• WHAT IS BEING ASKED: With the line containing "Si estás ejecutando SQL" as the starting point, write out each line exactly through the final line of the listing, both ends included.

====

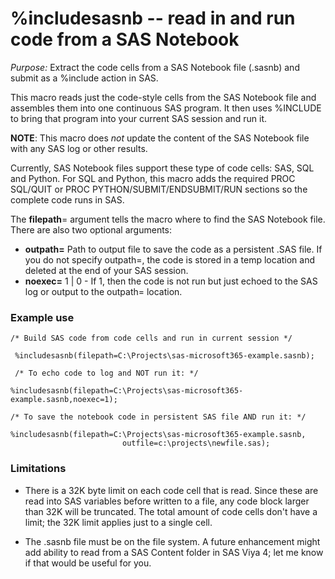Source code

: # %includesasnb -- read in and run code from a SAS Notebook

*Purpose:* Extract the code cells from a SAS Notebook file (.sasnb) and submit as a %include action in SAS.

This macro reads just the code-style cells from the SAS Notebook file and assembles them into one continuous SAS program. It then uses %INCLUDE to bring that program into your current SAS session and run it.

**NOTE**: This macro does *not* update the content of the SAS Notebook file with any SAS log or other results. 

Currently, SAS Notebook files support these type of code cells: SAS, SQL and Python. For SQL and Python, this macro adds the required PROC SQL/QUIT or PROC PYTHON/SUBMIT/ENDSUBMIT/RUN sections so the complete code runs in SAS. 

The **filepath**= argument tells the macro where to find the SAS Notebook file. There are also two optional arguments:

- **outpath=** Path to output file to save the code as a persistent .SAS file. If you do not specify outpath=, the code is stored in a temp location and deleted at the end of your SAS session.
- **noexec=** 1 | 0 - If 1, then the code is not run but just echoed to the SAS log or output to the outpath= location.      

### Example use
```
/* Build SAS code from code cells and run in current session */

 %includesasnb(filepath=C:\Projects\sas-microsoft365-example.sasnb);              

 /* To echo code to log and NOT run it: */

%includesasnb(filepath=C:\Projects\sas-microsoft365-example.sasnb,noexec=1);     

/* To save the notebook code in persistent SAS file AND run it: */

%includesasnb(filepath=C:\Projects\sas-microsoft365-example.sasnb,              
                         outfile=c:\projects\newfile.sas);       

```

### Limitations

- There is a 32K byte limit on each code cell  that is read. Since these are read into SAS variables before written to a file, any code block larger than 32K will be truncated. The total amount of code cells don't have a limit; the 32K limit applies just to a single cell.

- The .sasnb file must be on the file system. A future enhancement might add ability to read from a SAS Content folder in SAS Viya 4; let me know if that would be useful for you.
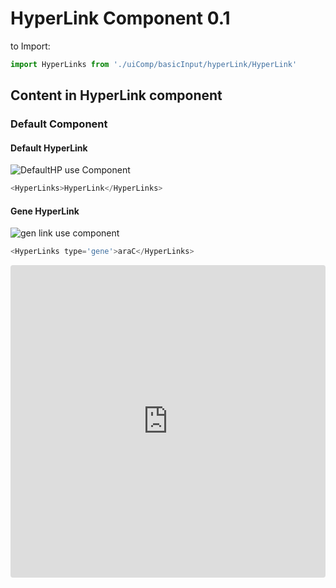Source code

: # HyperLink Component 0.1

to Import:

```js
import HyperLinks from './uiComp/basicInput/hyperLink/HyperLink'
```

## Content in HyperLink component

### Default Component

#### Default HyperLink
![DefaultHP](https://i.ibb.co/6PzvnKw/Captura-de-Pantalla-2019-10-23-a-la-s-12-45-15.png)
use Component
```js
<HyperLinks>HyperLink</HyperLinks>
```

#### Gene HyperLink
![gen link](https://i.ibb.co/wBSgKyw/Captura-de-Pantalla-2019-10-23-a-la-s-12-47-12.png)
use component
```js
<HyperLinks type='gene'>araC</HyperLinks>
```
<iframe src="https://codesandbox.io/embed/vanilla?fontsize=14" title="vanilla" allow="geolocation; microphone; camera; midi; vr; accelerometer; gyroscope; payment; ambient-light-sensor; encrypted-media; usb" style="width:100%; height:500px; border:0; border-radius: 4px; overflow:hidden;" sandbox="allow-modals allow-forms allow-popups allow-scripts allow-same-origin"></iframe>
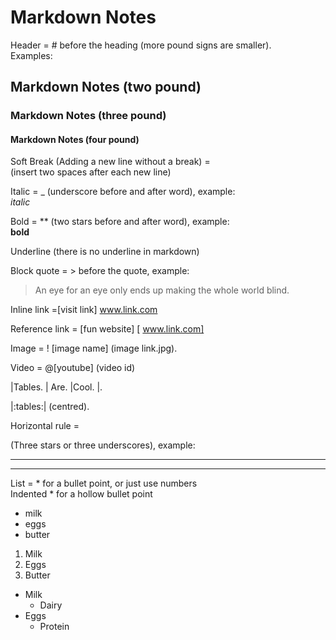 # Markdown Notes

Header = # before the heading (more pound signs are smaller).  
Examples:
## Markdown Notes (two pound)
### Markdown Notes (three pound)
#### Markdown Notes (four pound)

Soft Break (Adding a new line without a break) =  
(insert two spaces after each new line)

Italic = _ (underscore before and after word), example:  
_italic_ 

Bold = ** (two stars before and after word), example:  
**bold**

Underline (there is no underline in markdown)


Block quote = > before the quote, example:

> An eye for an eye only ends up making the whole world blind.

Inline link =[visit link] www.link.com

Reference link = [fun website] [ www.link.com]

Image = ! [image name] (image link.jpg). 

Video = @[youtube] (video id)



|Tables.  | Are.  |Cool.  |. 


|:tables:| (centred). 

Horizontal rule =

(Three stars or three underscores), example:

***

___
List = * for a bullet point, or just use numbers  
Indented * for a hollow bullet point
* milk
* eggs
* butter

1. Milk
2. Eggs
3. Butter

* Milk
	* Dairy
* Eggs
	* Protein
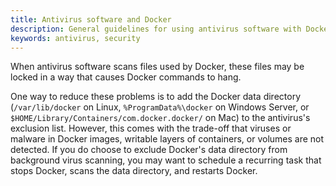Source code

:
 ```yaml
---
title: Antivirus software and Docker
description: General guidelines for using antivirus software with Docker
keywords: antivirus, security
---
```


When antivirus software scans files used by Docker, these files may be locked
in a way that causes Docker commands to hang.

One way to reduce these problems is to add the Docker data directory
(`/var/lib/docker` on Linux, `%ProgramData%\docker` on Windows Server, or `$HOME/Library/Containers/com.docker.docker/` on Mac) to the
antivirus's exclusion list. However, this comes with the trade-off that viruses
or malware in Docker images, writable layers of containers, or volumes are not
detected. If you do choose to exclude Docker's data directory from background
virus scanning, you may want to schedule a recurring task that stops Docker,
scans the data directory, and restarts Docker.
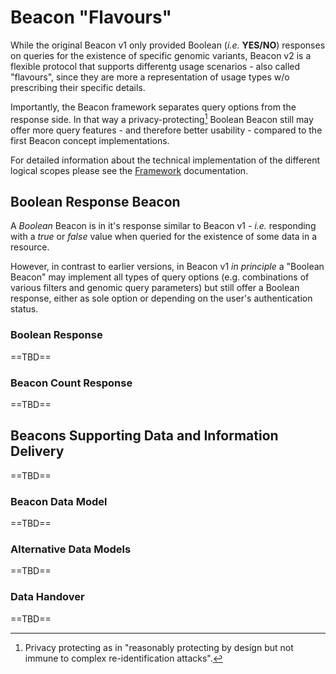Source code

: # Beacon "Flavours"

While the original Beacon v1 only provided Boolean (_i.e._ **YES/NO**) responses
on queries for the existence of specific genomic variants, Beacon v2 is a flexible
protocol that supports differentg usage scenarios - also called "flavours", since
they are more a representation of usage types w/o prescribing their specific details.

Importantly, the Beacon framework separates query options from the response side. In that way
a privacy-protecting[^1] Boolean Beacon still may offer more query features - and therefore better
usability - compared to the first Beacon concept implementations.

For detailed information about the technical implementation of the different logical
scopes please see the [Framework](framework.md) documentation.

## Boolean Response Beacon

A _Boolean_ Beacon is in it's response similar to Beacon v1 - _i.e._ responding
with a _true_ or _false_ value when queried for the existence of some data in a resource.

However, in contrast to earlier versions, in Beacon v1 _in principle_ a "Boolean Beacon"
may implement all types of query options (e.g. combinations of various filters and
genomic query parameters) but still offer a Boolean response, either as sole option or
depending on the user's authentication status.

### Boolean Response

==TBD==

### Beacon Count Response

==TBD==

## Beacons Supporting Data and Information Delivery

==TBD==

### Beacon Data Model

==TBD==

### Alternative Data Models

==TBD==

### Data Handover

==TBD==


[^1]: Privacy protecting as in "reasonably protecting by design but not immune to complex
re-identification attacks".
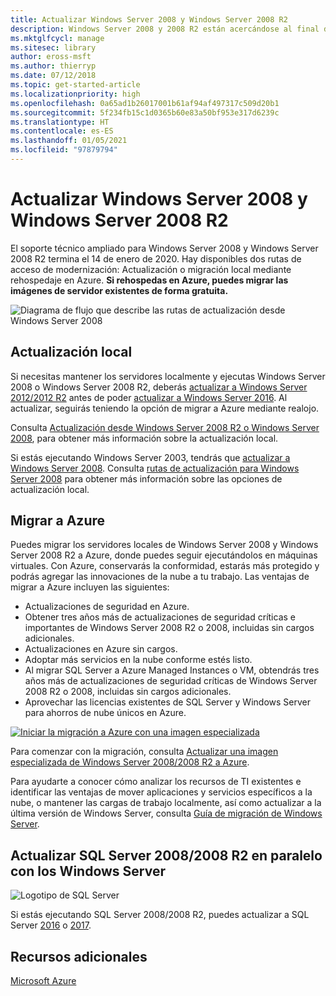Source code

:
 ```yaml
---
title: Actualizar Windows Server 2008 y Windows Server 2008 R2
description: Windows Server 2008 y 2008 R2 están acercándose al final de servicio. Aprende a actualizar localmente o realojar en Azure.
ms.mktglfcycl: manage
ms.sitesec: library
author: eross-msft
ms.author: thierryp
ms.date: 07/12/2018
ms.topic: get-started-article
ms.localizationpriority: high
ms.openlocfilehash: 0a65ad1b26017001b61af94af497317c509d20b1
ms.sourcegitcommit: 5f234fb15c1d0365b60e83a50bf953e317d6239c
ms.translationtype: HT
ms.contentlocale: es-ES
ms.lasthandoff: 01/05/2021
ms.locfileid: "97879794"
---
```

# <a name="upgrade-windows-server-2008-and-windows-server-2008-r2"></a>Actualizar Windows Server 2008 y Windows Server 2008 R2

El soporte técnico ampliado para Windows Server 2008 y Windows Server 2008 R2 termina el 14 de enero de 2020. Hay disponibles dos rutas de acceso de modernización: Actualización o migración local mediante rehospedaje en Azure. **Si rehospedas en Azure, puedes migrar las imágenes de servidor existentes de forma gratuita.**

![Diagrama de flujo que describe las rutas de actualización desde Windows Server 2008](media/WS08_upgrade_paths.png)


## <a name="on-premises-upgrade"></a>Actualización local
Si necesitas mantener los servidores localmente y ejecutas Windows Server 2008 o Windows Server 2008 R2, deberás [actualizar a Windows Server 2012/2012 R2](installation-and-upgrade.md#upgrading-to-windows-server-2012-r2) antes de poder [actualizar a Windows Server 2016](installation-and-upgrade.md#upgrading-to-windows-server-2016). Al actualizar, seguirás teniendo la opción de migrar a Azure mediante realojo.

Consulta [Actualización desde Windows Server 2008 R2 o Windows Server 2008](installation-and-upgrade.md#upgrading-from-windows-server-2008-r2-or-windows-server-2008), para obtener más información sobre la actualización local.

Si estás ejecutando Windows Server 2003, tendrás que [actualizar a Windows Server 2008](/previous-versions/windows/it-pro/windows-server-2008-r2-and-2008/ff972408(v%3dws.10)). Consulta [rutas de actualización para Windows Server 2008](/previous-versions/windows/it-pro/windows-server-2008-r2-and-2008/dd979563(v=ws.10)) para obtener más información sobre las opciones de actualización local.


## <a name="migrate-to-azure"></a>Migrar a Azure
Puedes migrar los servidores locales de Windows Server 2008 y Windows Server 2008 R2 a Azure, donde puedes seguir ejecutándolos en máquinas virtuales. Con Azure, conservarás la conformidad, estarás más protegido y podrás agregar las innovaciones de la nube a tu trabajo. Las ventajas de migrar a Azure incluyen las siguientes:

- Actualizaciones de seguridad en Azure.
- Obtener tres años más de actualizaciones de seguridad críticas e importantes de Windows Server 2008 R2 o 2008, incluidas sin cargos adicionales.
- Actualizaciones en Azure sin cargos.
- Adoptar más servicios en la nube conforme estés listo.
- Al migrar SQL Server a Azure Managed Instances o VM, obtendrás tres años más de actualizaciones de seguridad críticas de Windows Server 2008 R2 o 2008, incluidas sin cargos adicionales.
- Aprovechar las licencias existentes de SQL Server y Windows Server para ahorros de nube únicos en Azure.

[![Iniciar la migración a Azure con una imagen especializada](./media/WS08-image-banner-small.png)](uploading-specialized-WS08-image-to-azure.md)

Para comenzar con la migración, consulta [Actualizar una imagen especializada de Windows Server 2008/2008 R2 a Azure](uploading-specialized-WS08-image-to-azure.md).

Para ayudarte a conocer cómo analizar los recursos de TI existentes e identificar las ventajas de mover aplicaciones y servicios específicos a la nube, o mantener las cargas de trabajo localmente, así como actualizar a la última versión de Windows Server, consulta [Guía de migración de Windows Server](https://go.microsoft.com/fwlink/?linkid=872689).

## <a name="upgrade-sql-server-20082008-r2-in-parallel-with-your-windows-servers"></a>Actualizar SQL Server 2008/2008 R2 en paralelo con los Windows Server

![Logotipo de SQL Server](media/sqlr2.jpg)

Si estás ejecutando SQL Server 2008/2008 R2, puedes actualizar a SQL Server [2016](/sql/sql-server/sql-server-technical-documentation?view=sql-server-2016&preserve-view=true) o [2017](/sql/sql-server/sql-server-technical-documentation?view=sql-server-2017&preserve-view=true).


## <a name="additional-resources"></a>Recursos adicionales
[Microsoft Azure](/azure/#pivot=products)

====

• ANSWER BELOW:
Si estás ejecutando SQL Server 2008/2008 R2, puedes actualizar a SQL Server [2016](/sql/sql-server/sql-server-technical-documentation?view=sql-server-2016&preserve-view=true) o [2017](/sql/sql-server/sql-server-technical-documentation?view=sql-server-2017&preserve-view=true).


## <a name="additional-resources"></a>Recursos adicionales
[Microsoft Azure](/azure/#pivot=products)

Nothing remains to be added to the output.